Atividade 1 — Nos registos, troca "Robbery" por "Homicide" e volta a escrever as linhas sem mudar mais nada. Começa na linha que tem "True or false: Key", vai até ao fim dos registos e deixa as imagens de fora.

Texto de estudo —

----------------------------------------

Gostaria de escrever algo e confesso que estava a sentir alguma falta de inspiração. Um dos “truques” – por assim dizer – é ler o que escrevem pessoas que pensam de forma muito diferente de mim, como é o caso do meu amigo Ludwig. Qual não foi o meu espanto quando o último artigo que escreve se refere a algo que escrevi… que presente!
Acho muito curioso o modo como um ateu lê o que escreve um crente. Coloca-se sempre na sua perspectiva ateísta das coisas e demonstra, usualmente, uma certa dificuldade em colocar-se na pele do crente e perceber, a partir de dentro, o que realmente esse quer dizer. Isto é o que eu penso, mas será que o faço?

----------------------------------------

Atividade 2 — No texto de estudo, como se chama o amigo que pensa de forma muito diferente e cujos artigos são lidos em busca de inspiração?

Registos da tarefa —
----------------------------------------

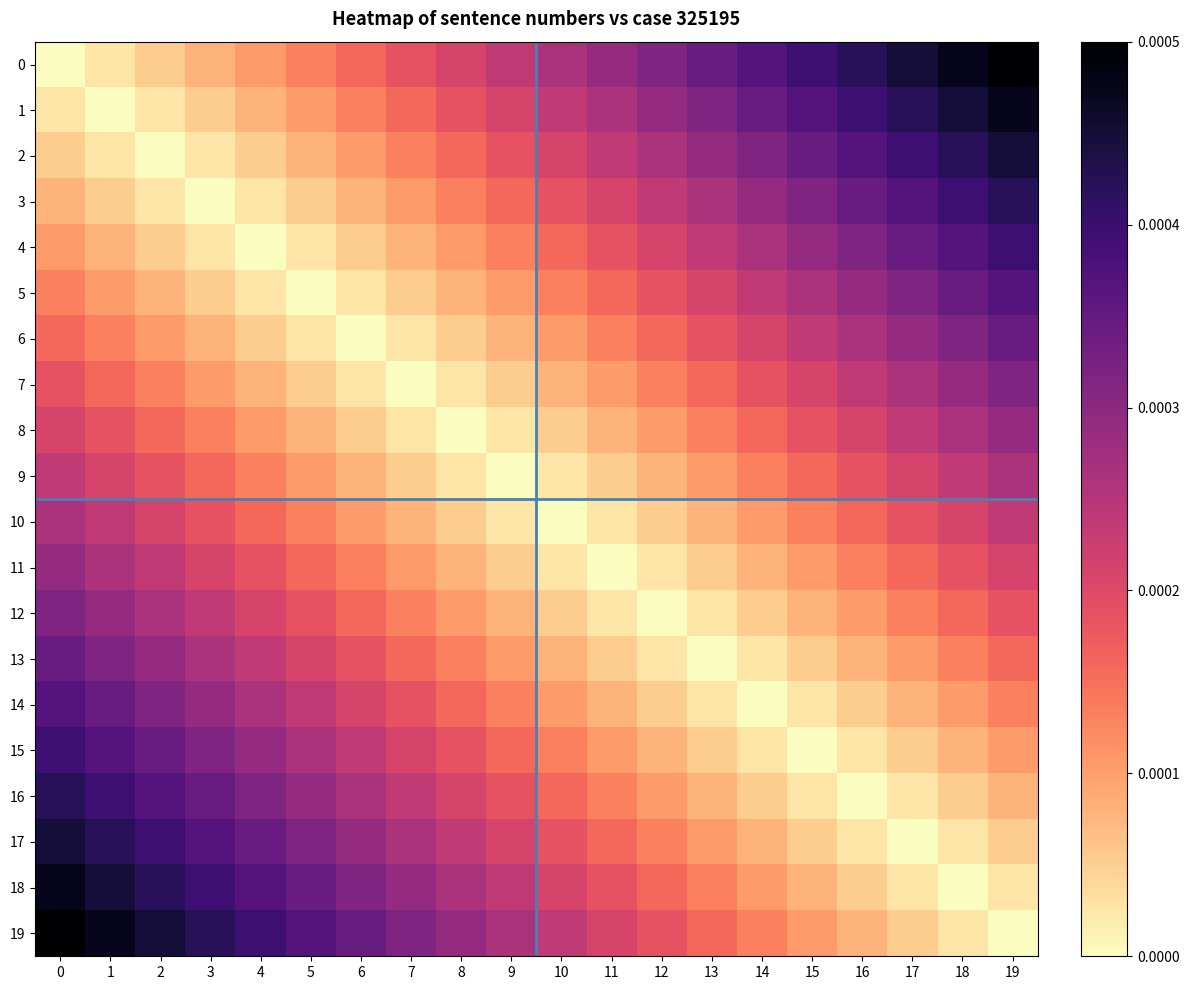

Which series has the largest range (max minus min)?

row_0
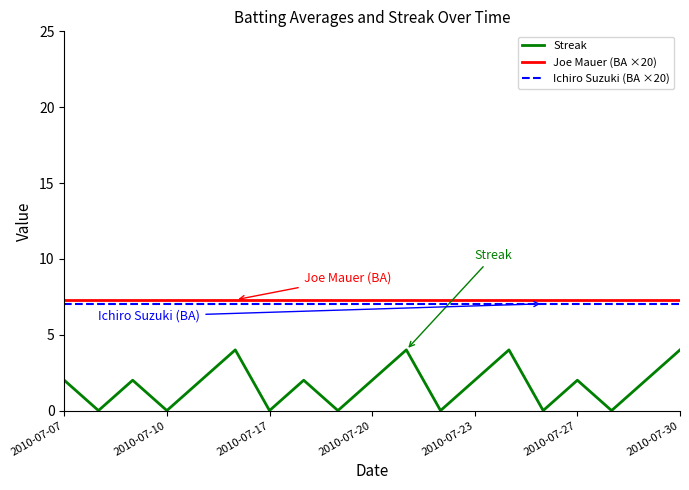

True or false: Streak and Joe Mauer (BA ×20) intersect in this chart.

False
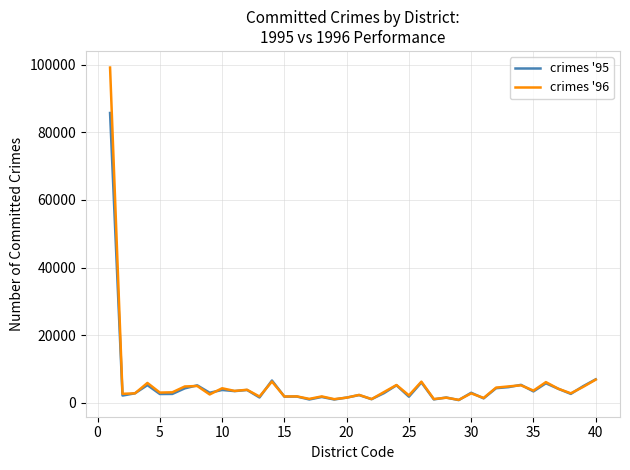

What is the maximum value shown in the chart?

99107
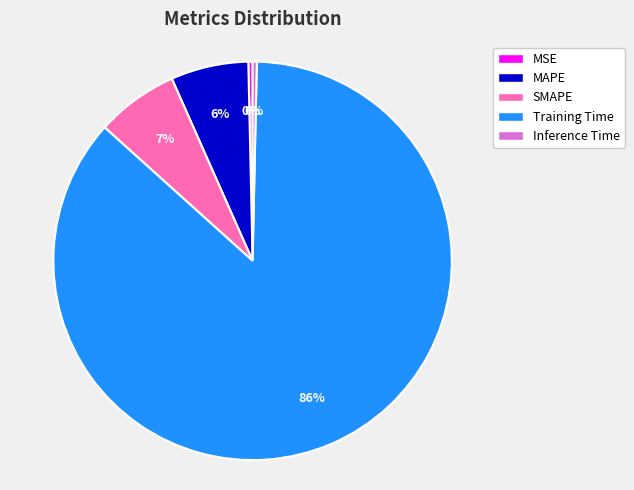

Count the number of slices in the pie.

5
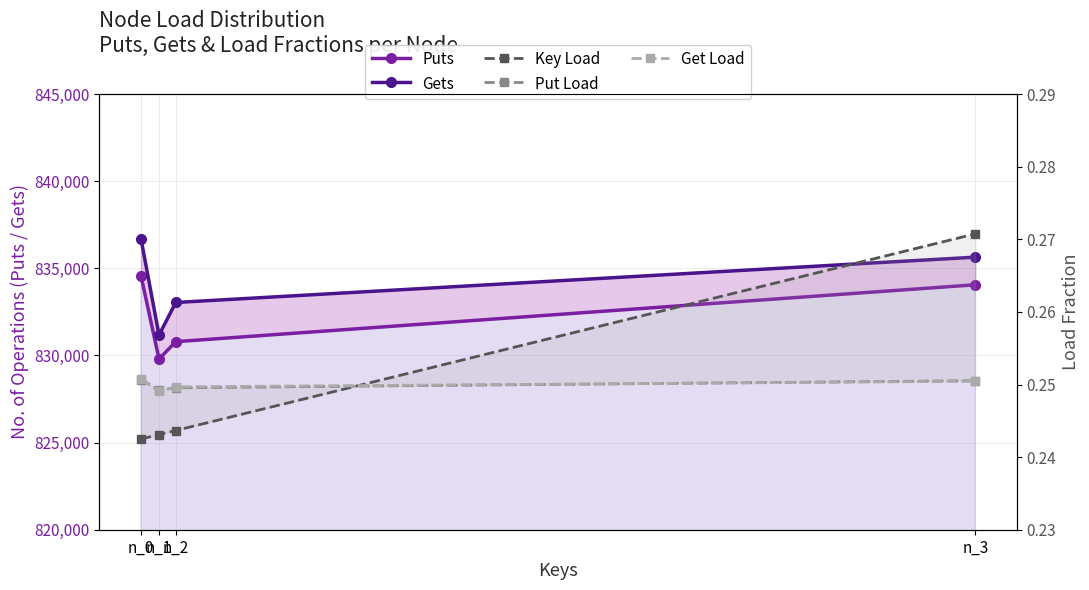

True or false: Key Load and Gets cross at least once.

False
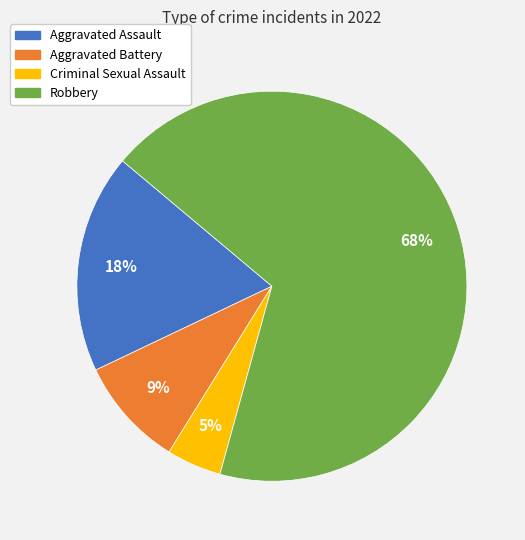

To the nearest percent, what is the difference between the Robbery and Aggravated Battery slice percentages?

59%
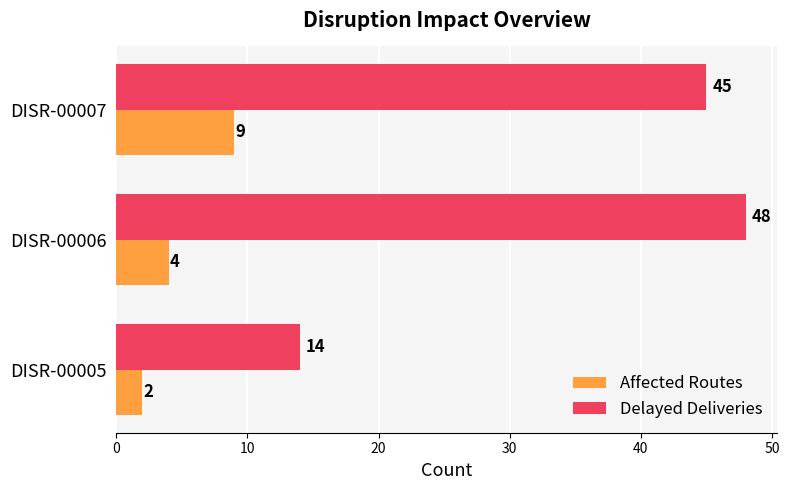

Count the Affected Routes values in the range 2 to 9.

3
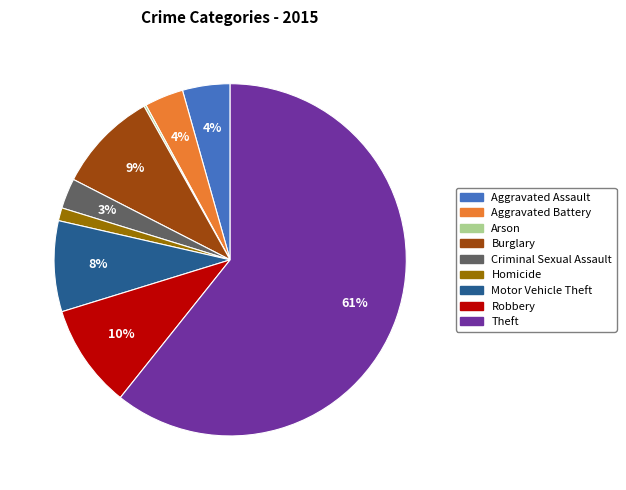

Which has a higher value, Theft or Burglary?

Theft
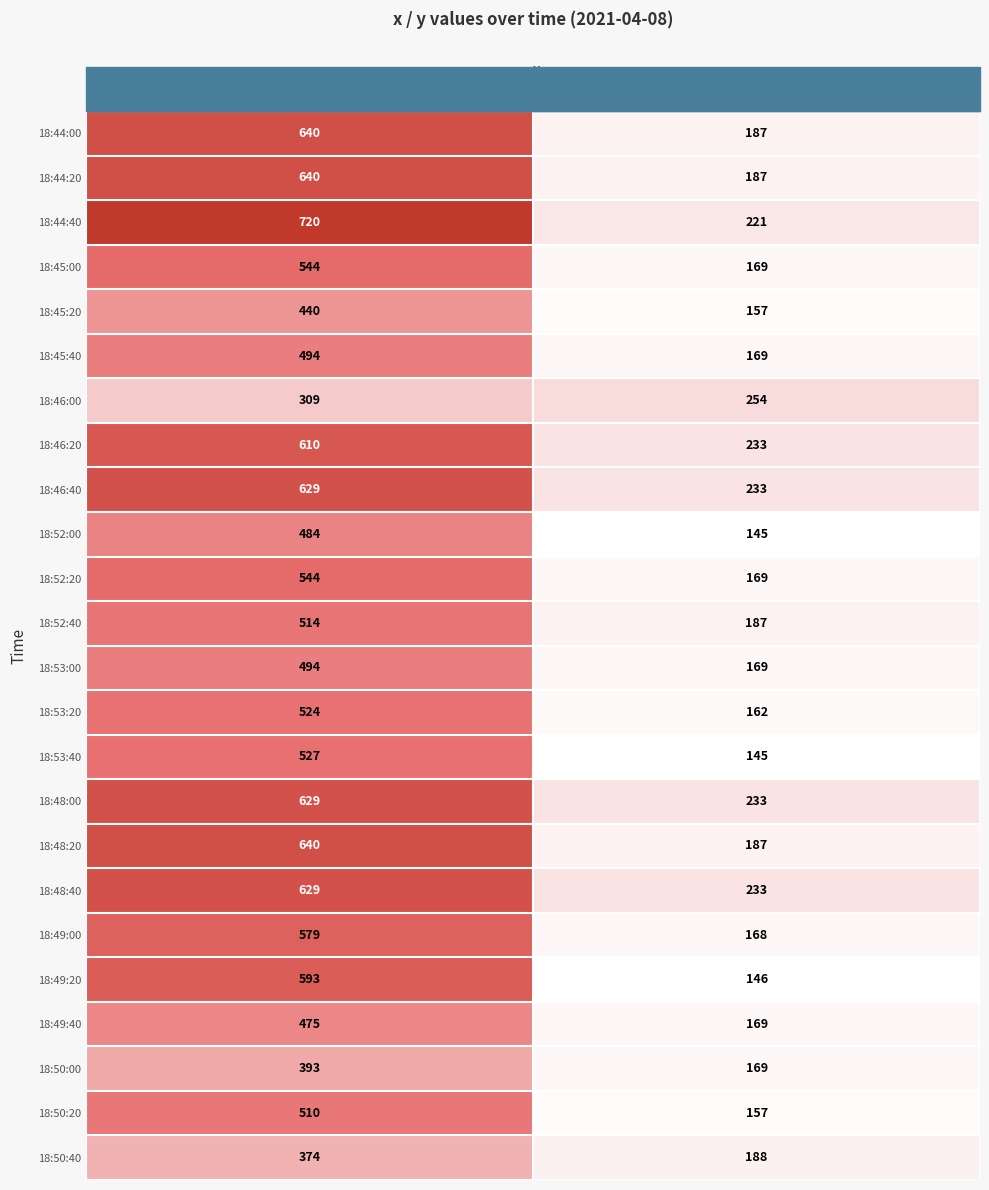

What is the greatest value displayed?

720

----------------------------------------

Resposta 1 —
True or false: Key Load and Gets cross at least once.

False

To the nearest percent, what is the difference between the Homicide and Aggravated Battery slice percentages?

59%

Count the Affected Routes values in the range 2 to 9.

3

Which has a higher value, Theft or Burglary?

Theft

What is the greatest value displayed?

720

Resposta 2 — Ludwig.